The New York Times recently published a great guide for how to work from home more effectively.  It’s worth checking out for anyone who works from home or is considering pursuing a work from home opportunity. The writer, Kenneth R. Rosen, discusses how he got into working from offsite, and shares his experience and tips for getting the most out of working from home. Remote working can be great, but anyone who’s tried it knows that there are some common pitfalls in terms of distractions, feeling disconnected, and figuring out where to blend the line between your “working” and “non-working” time. Here are a few of Rosen’s tips for getting the most out of working from home:

  • Treat your home like an office as much as possible. It might be enticing to conduct business from the comfort of your bed, but Rosen offers valuable advice that you should find a routine that’s similar to working when you’re going to an office: shower, have breakfast, get dressed in at least casual clothes, and set up a working space separate from your bedroom.
  • Find ways to block out distractions. The office can be distracting, but the home is the ultimate venue for diversion. Rosen has tips for setting up a specific office space, explaining to any family members or children that you’re working and shouldn’t be disturbed, and installing apps that selectively block out social media sites and other distractions.
  • Maintain communication with the office. This is a great tip because it’s easy, when you’re working from home, to miss out on the interaction that happens in the office. One solution is to work from home one or two days a week, and go into the office for the opportunity to collaborate the rest of the time. Rosen’s advice for when you’re working offsite is to stay highly visible and stay on top of communication using email, Slack, Skype, or whatever other tools your company prefers. Giving frequent updates to your supervisors keeps you in the loop even if you’re not physically present. However, when your working hours are over and you’ve accomplished all you need to do for the day, disconnect.

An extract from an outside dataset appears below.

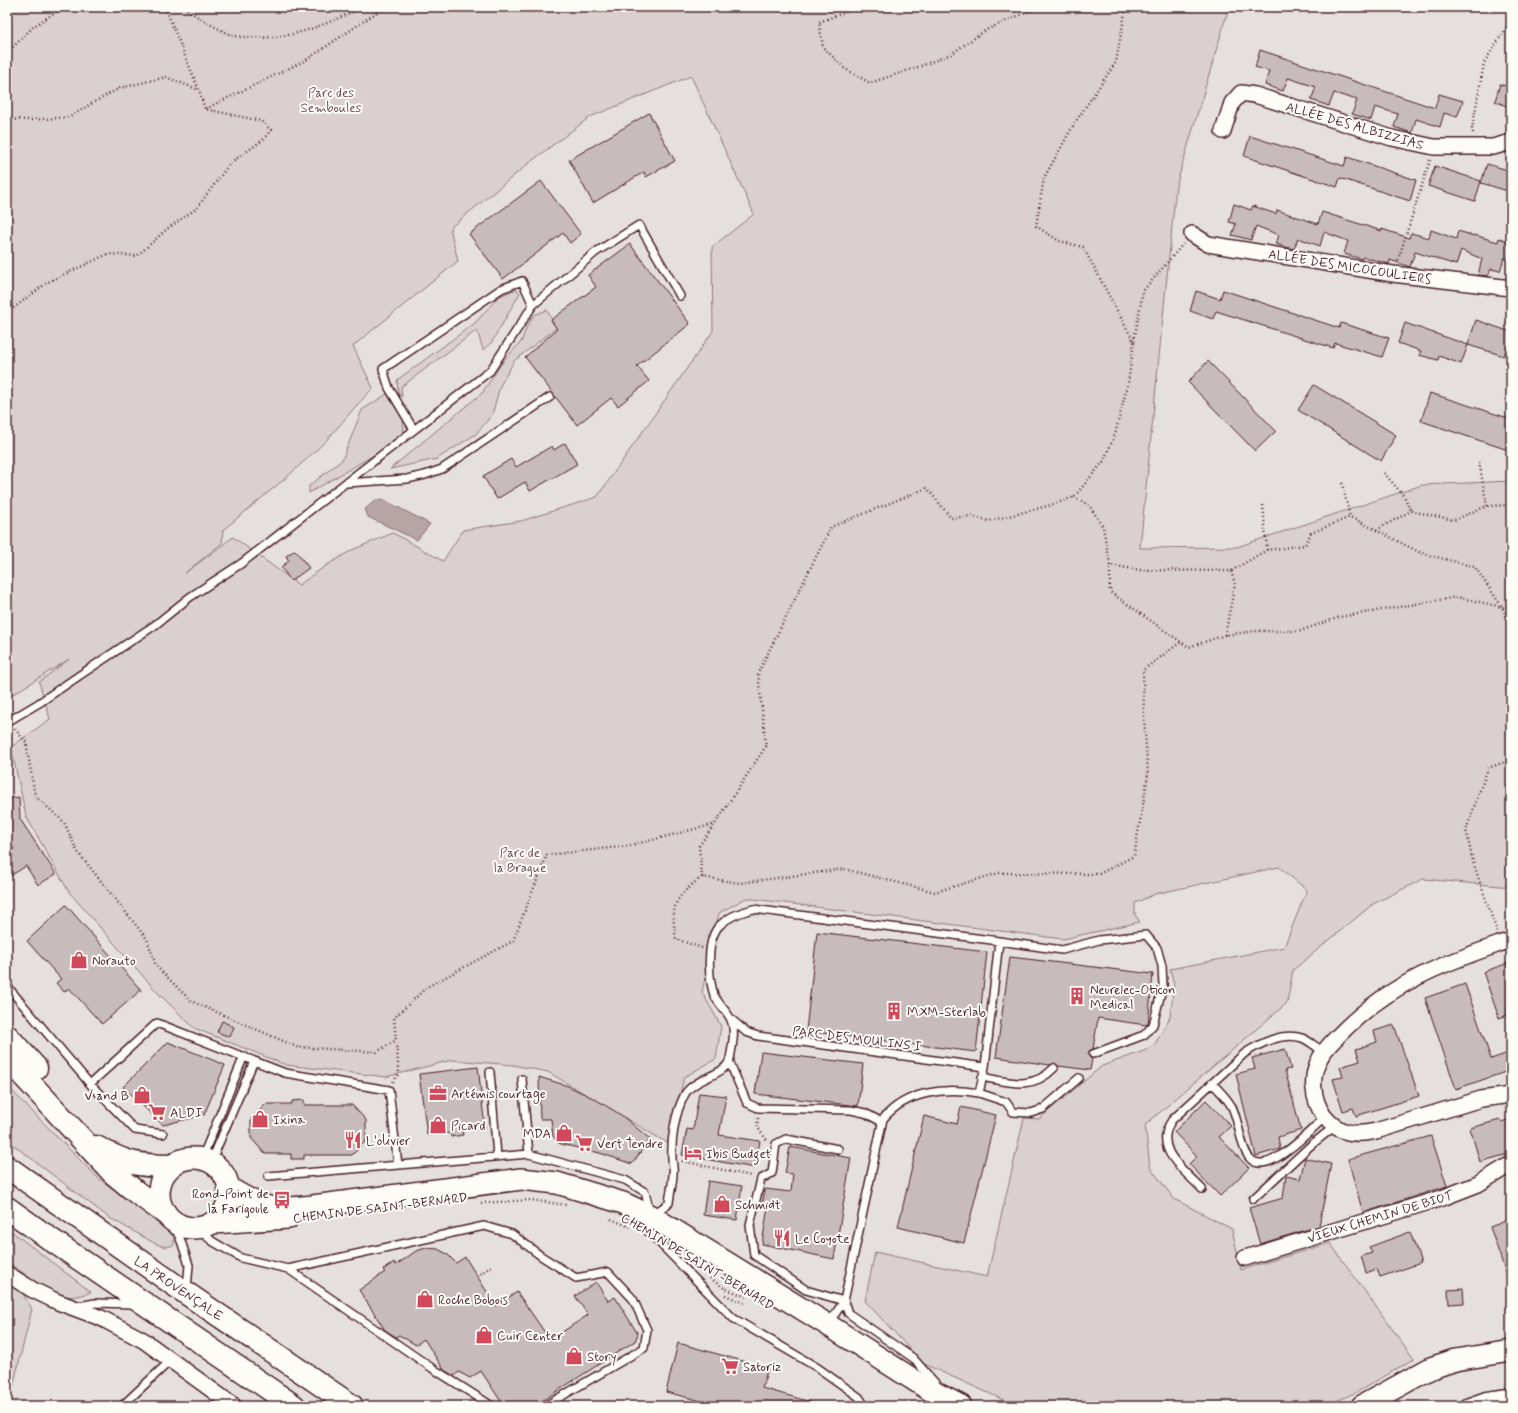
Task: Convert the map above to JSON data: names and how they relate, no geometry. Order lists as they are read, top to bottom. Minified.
{"streets":{"main road":["CHEMIN DE SAINT-BERNARD","LA PROVENÇALE"],"street":["ALLÉE DES ALBIZZIAS","ALLÉE DES MICOCOULIERS","VIEUX CHEMIN DE BIOT"],"lane":["PARC DES MOULINS I"]},"parks":["Parc des Semboules","Parc de la Brague"],"places":{"shop":["Norauto","V and B","Ixina","Picard","MDA","Schmidt","Roche Bobois","Cuir Center","Story"],"building":["Neurelec-Oticon Medical","MXM-Sterlab"],"office":["Artémis courtage"],"supermarket":["ALDI","Vert Tendre","Satoriz"],"restaurant":["L'olivier","Le Coyote"],"hotel":["Ibis Budget"],"bus stop":["Rond-Point de la Farigoule"]}}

It’s definitely worth checking out the NYT’s guide for more tips.


Whether you’re a candidate thinking about looking to avoid a commute, or a company thinking about how you can save on overhead and attract exceptional talent, it’s worth thinking about working from home policies and what they have to offer the workplace. 

2 Comments

  1. Stuart portz

    This article is great.

    I managed to land a role in a company 2 years ago that delivers on all of these “new age” perks listed. I can say that it has been nothing short of an amazing transformation of my happiness at work and at home. The retention factor is huge. I get calls all the time on roles and I still survey the job landscape…but it’s so easy to just say/think “I have checked all the boxes” and I am too content to consider a move. I am sure most employers would be blown away to have a large % of their employees in that mindset.

    Reply
    • Argentus

      Thanks for the comment Stuart, and it’s so true! Companies with these kinds of policies benefit from retention of talent as well as attracting it.